- WHAT NEEDS TO BE DONE
Please set down everything in the items below from the line containing "t l'exposé doit démontrer une idée." down to the line containing "tion sur ce", both lines included, with nothing changed.

- DATASET EXTRACT
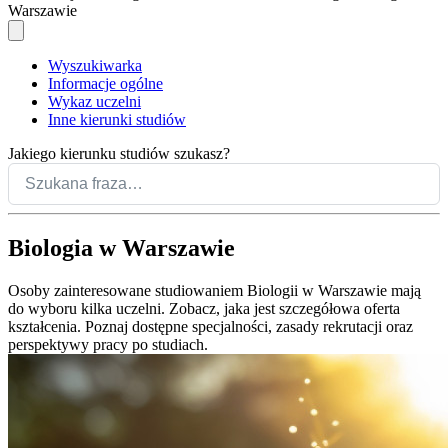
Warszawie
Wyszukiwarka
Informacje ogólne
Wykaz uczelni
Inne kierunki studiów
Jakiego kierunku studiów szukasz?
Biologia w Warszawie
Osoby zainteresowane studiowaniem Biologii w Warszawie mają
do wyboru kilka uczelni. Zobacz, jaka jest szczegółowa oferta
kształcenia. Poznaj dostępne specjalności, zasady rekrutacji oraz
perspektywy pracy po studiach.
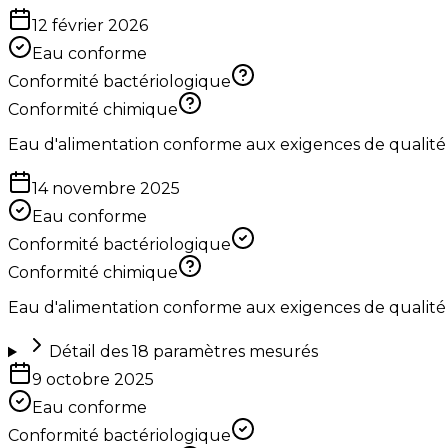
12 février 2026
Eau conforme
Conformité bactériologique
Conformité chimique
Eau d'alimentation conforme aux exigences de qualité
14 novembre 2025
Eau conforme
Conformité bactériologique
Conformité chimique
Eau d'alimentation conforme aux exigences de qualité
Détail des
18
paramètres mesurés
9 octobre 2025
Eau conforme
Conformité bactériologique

...

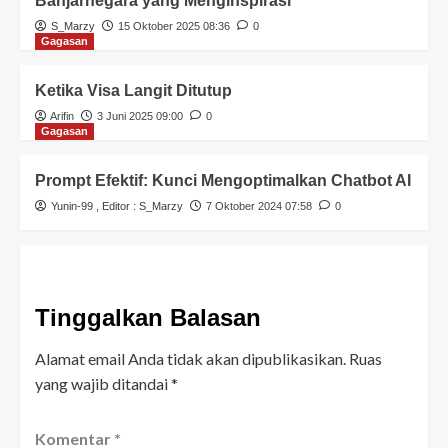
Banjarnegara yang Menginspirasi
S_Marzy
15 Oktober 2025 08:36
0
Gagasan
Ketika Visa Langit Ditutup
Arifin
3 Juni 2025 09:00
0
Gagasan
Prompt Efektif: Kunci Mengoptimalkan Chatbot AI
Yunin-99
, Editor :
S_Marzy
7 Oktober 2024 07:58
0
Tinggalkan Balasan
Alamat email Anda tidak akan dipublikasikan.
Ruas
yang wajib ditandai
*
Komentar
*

---

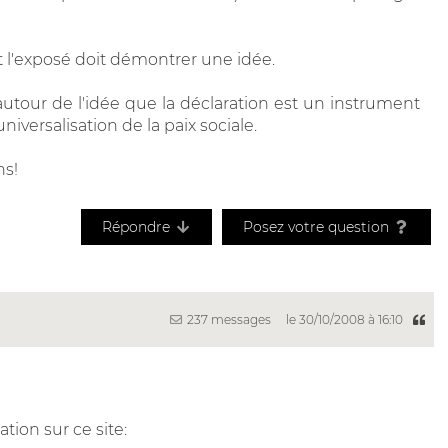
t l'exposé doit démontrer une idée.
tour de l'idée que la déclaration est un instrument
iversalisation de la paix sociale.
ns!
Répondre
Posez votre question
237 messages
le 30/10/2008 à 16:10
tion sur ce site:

- EXERCISE RESPONSE
t l'exposé doit démontrer une idée.
tour de l'idée que la déclaration est un instrument
iversalisation de la paix sociale.
ns!
Répondre
Posez votre question
237 messages
le 30/10/2008 à 16:10
tion sur ce site:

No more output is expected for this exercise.